WHAT THE TASK REQUIRES: If a line in the records below includes the word "Testis", count it, then give the total and nothing else.

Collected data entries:
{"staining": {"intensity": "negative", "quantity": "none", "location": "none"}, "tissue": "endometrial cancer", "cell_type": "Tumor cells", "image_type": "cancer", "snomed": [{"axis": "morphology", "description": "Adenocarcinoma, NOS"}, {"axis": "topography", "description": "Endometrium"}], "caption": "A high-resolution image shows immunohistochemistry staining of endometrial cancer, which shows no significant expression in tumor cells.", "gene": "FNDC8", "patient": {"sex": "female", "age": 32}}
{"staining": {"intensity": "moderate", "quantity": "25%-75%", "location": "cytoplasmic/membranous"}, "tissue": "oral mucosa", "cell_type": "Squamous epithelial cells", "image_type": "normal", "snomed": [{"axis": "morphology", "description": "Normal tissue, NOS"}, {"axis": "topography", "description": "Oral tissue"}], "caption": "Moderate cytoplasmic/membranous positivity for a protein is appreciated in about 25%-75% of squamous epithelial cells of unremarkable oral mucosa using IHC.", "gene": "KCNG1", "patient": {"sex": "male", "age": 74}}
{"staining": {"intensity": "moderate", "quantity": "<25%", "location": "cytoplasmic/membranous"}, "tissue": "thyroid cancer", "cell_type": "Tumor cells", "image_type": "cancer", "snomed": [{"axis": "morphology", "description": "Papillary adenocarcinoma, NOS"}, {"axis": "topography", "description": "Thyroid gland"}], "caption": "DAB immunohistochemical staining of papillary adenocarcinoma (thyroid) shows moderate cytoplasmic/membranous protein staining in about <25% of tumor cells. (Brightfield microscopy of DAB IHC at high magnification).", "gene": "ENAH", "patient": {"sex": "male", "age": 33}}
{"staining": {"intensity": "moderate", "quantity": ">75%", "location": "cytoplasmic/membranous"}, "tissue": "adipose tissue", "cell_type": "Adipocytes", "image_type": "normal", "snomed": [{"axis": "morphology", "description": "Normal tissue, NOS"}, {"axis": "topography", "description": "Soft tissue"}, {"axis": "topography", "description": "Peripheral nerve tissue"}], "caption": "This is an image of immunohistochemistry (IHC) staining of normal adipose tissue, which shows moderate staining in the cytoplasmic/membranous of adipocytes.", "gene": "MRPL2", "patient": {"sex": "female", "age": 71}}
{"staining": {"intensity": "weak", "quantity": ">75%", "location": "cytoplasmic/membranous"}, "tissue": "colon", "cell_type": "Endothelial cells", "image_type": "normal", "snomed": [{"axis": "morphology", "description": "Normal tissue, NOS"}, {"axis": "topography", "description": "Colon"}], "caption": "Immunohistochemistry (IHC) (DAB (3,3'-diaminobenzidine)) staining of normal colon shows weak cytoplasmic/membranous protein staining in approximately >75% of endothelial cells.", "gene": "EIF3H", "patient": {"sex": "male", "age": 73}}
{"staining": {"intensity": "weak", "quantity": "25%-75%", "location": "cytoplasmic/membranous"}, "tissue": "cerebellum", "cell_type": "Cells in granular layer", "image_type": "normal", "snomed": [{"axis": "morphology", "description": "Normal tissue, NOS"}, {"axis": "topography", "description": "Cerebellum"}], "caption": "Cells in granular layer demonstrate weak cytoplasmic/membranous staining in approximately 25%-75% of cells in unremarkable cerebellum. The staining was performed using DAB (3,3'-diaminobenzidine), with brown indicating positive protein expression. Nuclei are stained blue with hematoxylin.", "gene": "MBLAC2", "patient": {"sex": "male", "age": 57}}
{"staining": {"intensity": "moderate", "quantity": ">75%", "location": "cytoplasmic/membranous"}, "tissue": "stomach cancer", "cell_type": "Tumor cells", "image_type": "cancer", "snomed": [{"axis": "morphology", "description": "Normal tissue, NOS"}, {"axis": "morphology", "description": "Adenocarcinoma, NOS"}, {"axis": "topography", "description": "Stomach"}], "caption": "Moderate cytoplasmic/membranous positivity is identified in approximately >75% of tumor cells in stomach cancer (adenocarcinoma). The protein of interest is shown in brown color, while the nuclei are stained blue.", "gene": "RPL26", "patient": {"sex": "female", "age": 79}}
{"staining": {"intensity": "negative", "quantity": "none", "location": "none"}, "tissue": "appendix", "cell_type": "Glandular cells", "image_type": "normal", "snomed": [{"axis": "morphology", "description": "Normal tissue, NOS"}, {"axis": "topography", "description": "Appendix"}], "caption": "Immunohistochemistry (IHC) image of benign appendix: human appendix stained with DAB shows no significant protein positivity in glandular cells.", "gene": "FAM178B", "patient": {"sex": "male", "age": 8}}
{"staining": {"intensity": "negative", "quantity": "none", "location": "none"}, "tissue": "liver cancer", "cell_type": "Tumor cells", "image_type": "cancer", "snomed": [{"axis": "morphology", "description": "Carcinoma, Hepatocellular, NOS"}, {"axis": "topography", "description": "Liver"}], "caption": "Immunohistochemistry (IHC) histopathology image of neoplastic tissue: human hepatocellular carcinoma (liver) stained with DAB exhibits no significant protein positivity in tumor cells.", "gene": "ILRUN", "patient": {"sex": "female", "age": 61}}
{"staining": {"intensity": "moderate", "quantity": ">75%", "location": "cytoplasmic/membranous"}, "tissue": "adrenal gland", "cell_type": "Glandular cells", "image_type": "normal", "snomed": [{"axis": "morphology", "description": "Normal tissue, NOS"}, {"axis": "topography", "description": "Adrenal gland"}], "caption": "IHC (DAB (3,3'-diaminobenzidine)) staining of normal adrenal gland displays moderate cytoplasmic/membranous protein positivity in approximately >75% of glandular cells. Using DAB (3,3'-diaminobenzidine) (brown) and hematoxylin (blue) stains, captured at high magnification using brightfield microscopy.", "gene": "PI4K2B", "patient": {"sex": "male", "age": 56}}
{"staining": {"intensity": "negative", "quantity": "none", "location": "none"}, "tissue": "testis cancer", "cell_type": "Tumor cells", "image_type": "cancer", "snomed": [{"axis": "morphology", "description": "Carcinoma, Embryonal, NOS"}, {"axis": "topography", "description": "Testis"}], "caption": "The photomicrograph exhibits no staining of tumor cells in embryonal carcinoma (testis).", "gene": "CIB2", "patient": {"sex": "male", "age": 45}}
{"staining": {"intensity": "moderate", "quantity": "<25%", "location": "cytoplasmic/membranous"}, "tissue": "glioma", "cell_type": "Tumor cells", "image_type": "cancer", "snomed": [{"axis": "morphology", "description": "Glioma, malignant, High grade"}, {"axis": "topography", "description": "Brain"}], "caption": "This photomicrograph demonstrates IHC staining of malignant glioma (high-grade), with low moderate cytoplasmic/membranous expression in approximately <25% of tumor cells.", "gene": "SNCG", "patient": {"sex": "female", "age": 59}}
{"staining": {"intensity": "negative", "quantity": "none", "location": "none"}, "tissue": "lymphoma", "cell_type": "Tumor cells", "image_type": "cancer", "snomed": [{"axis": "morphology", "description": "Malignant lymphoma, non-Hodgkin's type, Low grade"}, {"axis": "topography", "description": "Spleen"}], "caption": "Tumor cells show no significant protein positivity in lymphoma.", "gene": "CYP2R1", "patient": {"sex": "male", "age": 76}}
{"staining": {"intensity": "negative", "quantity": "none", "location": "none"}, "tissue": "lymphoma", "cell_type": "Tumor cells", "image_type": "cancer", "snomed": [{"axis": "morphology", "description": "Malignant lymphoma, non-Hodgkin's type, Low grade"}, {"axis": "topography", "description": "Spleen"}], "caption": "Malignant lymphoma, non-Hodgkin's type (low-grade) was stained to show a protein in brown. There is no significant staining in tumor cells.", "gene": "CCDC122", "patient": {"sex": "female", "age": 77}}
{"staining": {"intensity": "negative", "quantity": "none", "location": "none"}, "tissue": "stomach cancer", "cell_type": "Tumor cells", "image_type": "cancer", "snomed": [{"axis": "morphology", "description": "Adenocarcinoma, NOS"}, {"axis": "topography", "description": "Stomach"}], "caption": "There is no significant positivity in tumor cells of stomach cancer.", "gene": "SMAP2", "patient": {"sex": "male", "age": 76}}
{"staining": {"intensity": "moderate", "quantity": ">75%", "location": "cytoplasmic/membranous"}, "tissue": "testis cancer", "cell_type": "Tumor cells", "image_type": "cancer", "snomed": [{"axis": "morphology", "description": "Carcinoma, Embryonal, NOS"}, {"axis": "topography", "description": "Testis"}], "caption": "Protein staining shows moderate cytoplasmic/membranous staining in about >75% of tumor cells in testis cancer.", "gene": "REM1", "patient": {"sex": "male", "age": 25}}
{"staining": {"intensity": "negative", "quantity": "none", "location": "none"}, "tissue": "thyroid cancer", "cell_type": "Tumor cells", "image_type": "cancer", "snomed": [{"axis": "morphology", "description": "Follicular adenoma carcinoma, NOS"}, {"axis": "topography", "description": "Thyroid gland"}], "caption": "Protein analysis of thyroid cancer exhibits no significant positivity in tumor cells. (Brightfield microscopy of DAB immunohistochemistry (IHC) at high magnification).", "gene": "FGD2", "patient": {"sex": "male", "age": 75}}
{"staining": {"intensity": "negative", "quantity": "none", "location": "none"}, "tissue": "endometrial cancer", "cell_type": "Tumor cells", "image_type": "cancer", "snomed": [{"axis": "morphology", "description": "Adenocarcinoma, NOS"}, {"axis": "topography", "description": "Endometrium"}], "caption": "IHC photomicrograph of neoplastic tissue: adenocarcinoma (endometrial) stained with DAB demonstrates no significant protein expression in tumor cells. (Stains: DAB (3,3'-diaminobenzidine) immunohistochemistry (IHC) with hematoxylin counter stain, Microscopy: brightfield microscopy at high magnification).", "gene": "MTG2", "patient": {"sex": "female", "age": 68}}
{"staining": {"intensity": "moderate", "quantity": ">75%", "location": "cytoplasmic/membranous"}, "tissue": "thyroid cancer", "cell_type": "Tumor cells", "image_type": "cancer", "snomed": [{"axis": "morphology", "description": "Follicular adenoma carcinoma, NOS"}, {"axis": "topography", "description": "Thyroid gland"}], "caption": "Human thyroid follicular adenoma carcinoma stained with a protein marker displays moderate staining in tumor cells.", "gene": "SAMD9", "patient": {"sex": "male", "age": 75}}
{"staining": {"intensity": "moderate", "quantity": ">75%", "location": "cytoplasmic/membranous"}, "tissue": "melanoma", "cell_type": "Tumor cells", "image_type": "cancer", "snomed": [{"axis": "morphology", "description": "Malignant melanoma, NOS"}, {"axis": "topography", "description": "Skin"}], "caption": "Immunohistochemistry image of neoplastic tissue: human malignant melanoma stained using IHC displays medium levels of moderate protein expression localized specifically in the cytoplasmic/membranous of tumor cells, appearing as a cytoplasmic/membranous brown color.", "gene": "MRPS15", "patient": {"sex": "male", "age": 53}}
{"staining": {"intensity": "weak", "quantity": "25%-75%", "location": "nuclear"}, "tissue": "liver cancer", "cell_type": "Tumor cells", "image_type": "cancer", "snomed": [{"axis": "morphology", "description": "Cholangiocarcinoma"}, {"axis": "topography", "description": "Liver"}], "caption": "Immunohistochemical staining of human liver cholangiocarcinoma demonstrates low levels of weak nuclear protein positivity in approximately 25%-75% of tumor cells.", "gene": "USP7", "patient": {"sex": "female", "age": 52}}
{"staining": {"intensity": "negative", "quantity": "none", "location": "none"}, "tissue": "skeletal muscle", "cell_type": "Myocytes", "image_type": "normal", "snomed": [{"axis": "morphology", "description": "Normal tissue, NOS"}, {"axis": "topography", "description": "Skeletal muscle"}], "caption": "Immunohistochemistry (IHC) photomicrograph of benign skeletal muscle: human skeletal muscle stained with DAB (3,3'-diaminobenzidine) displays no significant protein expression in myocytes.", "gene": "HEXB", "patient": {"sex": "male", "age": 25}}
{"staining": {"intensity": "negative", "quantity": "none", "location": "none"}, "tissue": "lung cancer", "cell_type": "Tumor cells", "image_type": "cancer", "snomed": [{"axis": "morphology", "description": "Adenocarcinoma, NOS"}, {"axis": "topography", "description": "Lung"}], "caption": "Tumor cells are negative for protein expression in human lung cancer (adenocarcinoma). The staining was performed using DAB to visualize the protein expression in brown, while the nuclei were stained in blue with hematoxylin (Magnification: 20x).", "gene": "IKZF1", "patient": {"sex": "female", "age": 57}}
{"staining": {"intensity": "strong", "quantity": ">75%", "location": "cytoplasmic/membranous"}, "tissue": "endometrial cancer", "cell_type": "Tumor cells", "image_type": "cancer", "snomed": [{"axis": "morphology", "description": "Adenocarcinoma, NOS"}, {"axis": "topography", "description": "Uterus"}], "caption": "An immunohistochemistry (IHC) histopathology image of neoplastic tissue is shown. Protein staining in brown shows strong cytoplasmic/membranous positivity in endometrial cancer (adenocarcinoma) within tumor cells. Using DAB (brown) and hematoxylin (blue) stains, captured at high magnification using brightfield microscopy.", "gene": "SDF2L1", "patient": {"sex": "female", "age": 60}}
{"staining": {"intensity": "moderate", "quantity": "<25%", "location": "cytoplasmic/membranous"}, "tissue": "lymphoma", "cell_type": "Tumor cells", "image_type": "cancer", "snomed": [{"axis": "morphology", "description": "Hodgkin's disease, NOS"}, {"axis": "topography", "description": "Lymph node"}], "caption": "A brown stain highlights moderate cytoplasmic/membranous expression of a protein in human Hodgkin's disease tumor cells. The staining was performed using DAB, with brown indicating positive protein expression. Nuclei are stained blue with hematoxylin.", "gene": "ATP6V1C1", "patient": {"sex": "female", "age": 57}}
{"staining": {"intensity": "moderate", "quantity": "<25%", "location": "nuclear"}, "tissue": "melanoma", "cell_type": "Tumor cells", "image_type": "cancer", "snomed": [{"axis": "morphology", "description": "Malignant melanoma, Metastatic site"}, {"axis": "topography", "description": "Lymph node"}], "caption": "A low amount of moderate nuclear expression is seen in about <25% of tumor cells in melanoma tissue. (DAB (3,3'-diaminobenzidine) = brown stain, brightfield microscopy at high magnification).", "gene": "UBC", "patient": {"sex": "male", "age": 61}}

RESPONSE TO THE EXERCISE: 2